### GIVEN INFORMATION
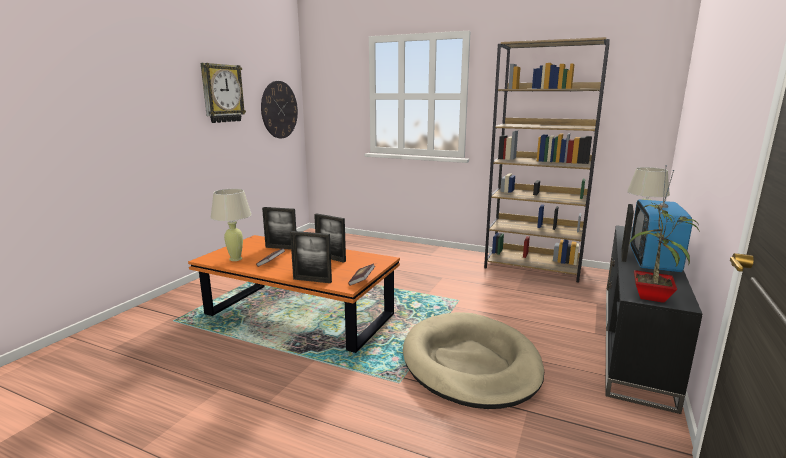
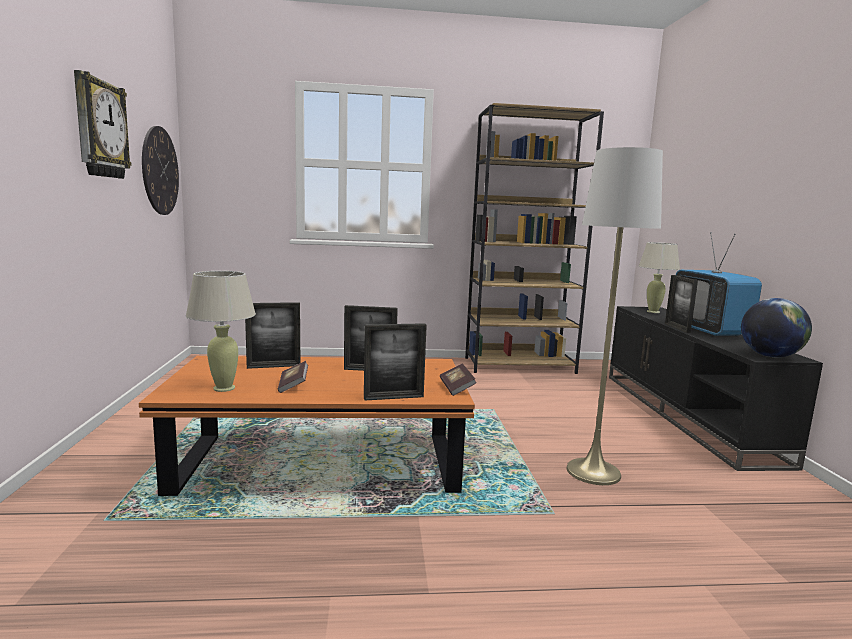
camera: 30 degrees left, 5 degrees down
beige dog bed [403,312,544,409] -> white floor lamp [566,147,663,485]
potted plant [629,202,700,303] -> globe [741,298,812,357]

### REQUIRED WORK
Reproduce, word for word, the lines of the data from the one that contains "beige dog bed" to the end, both ends included.

### EXERCISE ANSWER
beige dog bed [403,312,544,409] -> white floor lamp [566,147,663,485]
potted plant [629,202,700,303] -> globe [741,298,812,357]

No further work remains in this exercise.